TO-DO ITEM: The answer must restate the listing word for word, without its images.
--*--
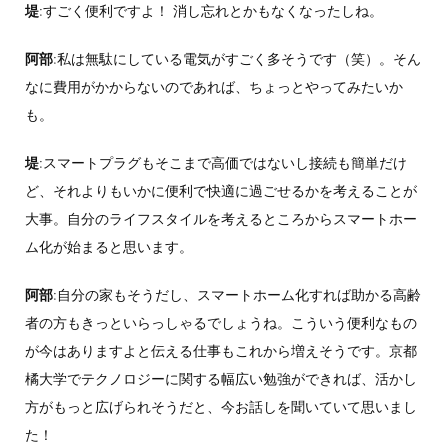
堤
:すごく便利ですよ！ 消し忘れとかもなくなったしね。
阿部
:私は無駄にしている電気がすごく多そうです（笑）。そん
なに費用がかからないのであれば、ちょっとやってみたいか
も。
堤
:スマートプラグもそこまで高価ではないし接続も簡単だけ
ど、それよりもいかに便利で快適に過ごせるかを考えることが
大事。自分のライフスタイルを考えるところからスマートホー
ム化が始まると思います。
阿部
:自分の家もそうだし、スマートホーム化すれば助かる高齢
者の方もきっといらっしゃるでしょうね。こういう便利なもの
が今はありますよと伝える仕事もこれから増えそうです。京都
橘大学でテクノロジーに関する幅広い勉強ができれば、活かし
方がもっと広げられそうだと、今お話しを聞いていて思いまし
た！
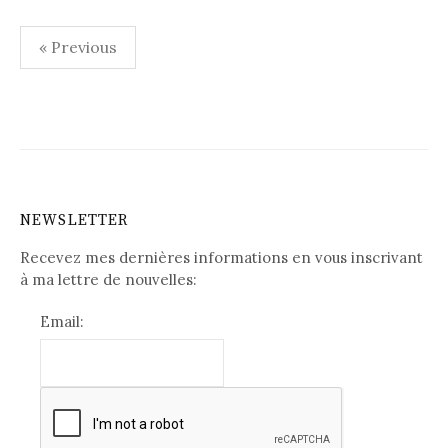
« Previous
P
a
g
i
NEWSLETTER
n
Recevez mes dernières informations en vous inscrivant
a
à ma lettre de nouvelles:
t
Email:
i
o
n
d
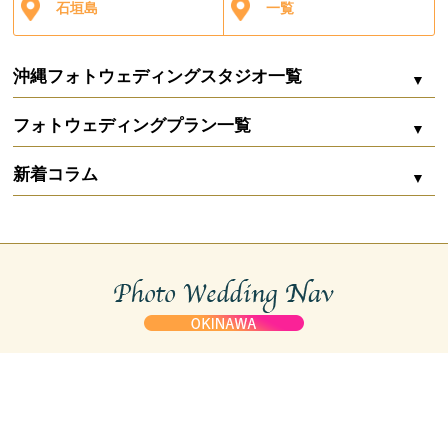
石垣島
一覧
沖縄フォトウェディングスタジオ一覧
フォトウェディングプラン一覧
シエロ・イ・マーレ
新着コラム
Marine bijou（マリンビジュー）
ZOOM配信
沖縄フォトウェディングの費用内訳まるわかり｜
シエロ・イ・マーレ 宮古
相場から賢く削るコツ
石垣島 サムシングブルー ウェディング＆フォトグラフィー
お二人婚
ガーデン
capryフォトウェディング宮古島
沖縄リゾート婚は高い？フォトウェディングで叶
える新しい選択肢
初心者におすすめ
capryフォトウェディング石垣島
サンセット
スタジオ
沖縄のフォトウェディングスタジオ
マーブルリゾートウェデング沖縄
水中ウェディングフォト｜沖縄の海で叶える幻想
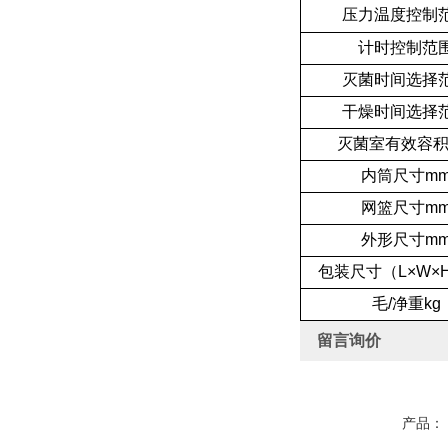
压力温度控制
计时控制范
灭菌时间选择
干燥时间选择
灭菌室有效容积
内筒尺寸m
网篮尺寸m
外形尺寸m
包装尺寸（L×W×
毛/净重kg
留言询价
产品：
--*--
TASK SOLUTION:
堤
:すごく便利ですよ！ 消し忘れとかもなくなったしね。
阿部
:私は無駄にしている電気がすごく多そうです（笑）。そん
なに費用がかからないのであれば、ちょっとやってみたいか
も。
堤
:スマートプラグもそこまで高価ではないし接続も簡単だけ
ど、それよりもいかに便利で快適に過ごせるかを考えることが
大事。自分のライフスタイルを考えるところからスマートホー
ム化が始まると思います。
阿部
:自分の家もそうだし、スマートホーム化すれば助かる高齢
者の方もきっといらっしゃるでしょうね。こういう便利なもの
が今はありますよと伝える仕事もこれから増えそうです。京都
橘大学でテクノロジーに関する幅広い勉強ができれば、活かし
方がもっと広げられそうだと、今お話しを聞いていて思いまし
た！
« Previous
P
a
g
i
NEWSLETTER
n
Recevez mes dernières informations en vous inscrivant
a
à ma lettre de nouvelles:
t
Email:
i
o
n
d
石垣島
一覧
沖縄フォトウェディングスタジオ一覧
フォトウェディングプラン一覧
シエロ・イ・マーレ
新着コラム
Marine bijou（マリンビジュー）
ZOOM配信
沖縄フォトウェディングの費用内訳まるわかり｜
シエロ・イ・マーレ 宮古
相場から賢く削るコツ
石垣島 サムシングブルー ウェディング＆フォトグラフィー
お二人婚
ガーデン
capryフォトウェディング宮古島
沖縄リゾート婚は高い？フォトウェディングで叶
える新しい選択肢
初心者におすすめ
capryフォトウェディング石垣島
サンセット
スタジオ
沖縄のフォトウェディングスタジオ
マーブルリゾートウェデング沖縄
水中ウェディングフォト｜沖縄の海で叶える幻想
压力温度控制
计时控制范
灭菌时间选择
干燥时间选择
灭菌室有效容积
内筒尺寸m
网篮尺寸m
外形尺寸m
包装尺寸（L×W×
毛/净重kg
留言询价
产品：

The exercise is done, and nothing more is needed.